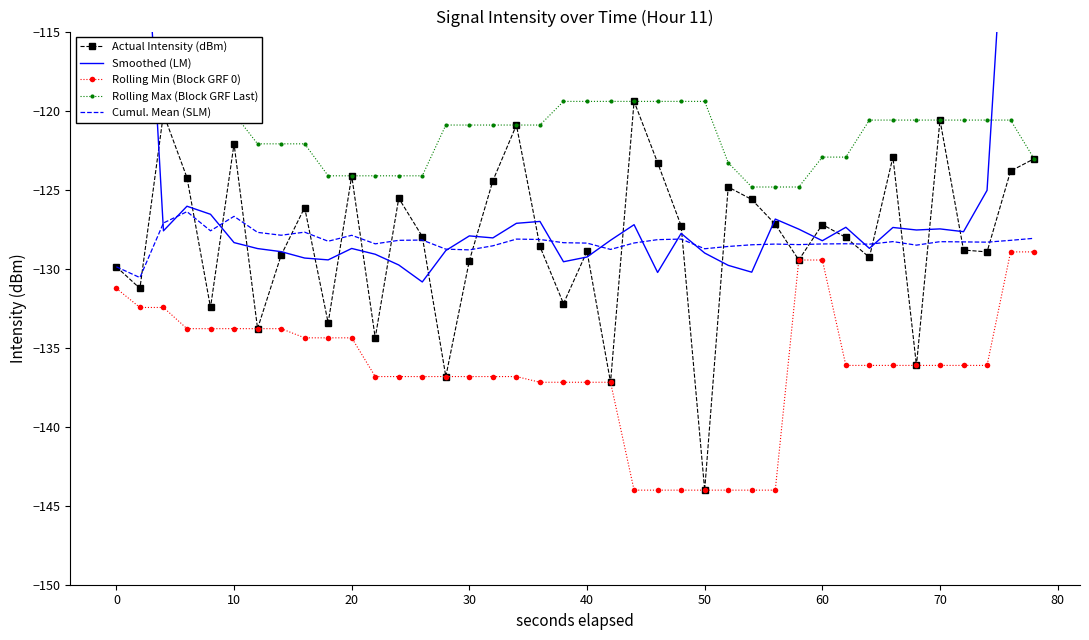

Reading left to right, extract all data points from this chart.

Actual Intensity (dBm): -129.9	-131.3	-120.2	-124.2	-132.5	-122.1	-133.8	-129.2	-126.1	-133.4	-124.1	-134.4	-125.5	-128.0	-136.8	-129.5	-124.4	-120.9	-128.6	-132.2	-128.9	-137.2	-119.4	-123.3	-127.3	-144.0	-124.8	-125.6	-127.2	-129.5	-127.2	-128.0	-129.3	-122.9	-136.1	-120.6	-128.8	-128.9	-123.8	-123.0
Smoothed (LM): -76.3	-101.1	-127.6	-126.1	-126.6	-128.4	-128.7	-128.9	-129.3	-129.4	-128.7	-129.1	-129.8	-130.8	-128.9	-127.9	-128.1	-127.1	-127.0	-129.6	-129.3	-128.2	-127.2	-130.2	-127.8	-129.0	-129.8	-130.2	-126.9	-127.5	-128.2	-127.4	-128.7	-127.4	-127.6	-127.5	-127.7	-125.0	-100.9	-75.2
Rolling Min (Block GRF 0): -131.3	-132.5	-132.5	-133.8	-133.8	-133.8	-133.8	-133.8	-134.4	-134.4	-134.4	-136.8	-136.8	-136.8	-136.8	-136.8	-136.8	-136.8	-137.2	-137.2	-137.2	-137.2	-144.0	-144.0	-144.0	-144.0	-144.0	-144.0	-144.0	-129.5	-129.5	-136.1	-136.1	-136.1	-136.1	-136.1	-136.1	-136.1	-128.9	-128.9
Rolling Max (Block GRF Last): -120.2	-120.2	-120.2	-120.2	-120.2	-120.2	-122.1	-122.1	-122.1	-124.1	-124.1	-124.1	-124.1	-124.1	-120.9	-120.9	-120.9	-120.9	-120.9	-119.4	-119.4	-119.4	-119.4	-119.4	-119.4	-119.4	-123.3	-124.8	-124.8	-124.8	-122.9	-122.9	-120.6	-120.6	-120.6	-120.6	-120.6	-120.6	-120.6	-123.0
Cumul. Mean (SLM): -129.9	-130.6	-127.1	-126.4	-127.6	-126.7	-127.7	-127.9	-127.7	-128.3	-127.9	-128.4	-128.2	-128.2	-128.8	-128.8	-128.6	-128.1	-128.2	-128.4	-128.4	-128.8	-128.4	-128.2	-128.1	-128.7	-128.6	-128.5	-128.4	-128.5	-128.4	-128.4	-128.5	-128.3	-128.5	-128.3	-128.3	-128.3	-128.2	-128.1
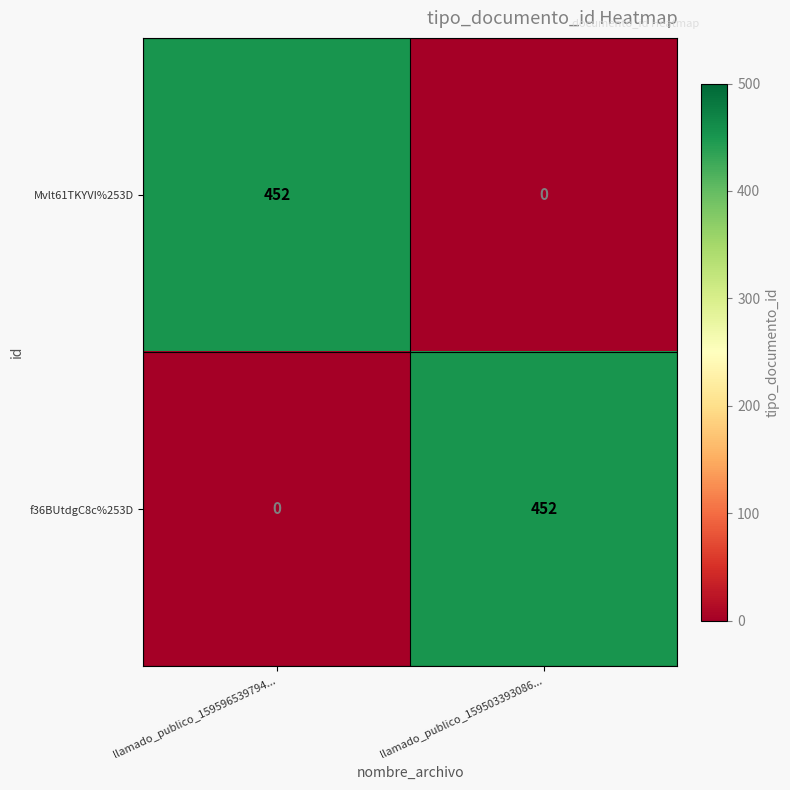

What is the greatest value displayed?

452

■ **The task**
Display every line of the records above that contains the string "Block", matching case exactly.

■ **Solution to the problem**
Rolling Min (Block GRF 0): -131.3	-132.5	-132.5	-133.8	-133.8	-133.8	-133.8	-133.8	-134.4	-134.4	-134.4	-136.8	-136.8	-136.8	-136.8	-136.8	-136.8	-136.8	-137.2	-137.2	-137.2	-137.2	-144.0	-144.0	-144.0	-144.0	-144.0	-144.0	-144.0	-129.5	-129.5	-136.1	-136.1	-136.1	-136.1	-136.1	-136.1	-136.1	-128.9	-128.9
Rolling Max (Block GRF Last): -120.2	-120.2	-120.2	-120.2	-120.2	-120.2	-122.1	-122.1	-122.1	-124.1	-124.1	-124.1	-124.1	-124.1	-120.9	-120.9	-120.9	-120.9	-120.9	-119.4	-119.4	-119.4	-119.4	-119.4	-119.4	-119.4	-123.3	-124.8	-124.8	-124.8	-122.9	-122.9	-120.6	-120.6	-120.6	-120.6	-120.6	-120.6	-120.6	-123.0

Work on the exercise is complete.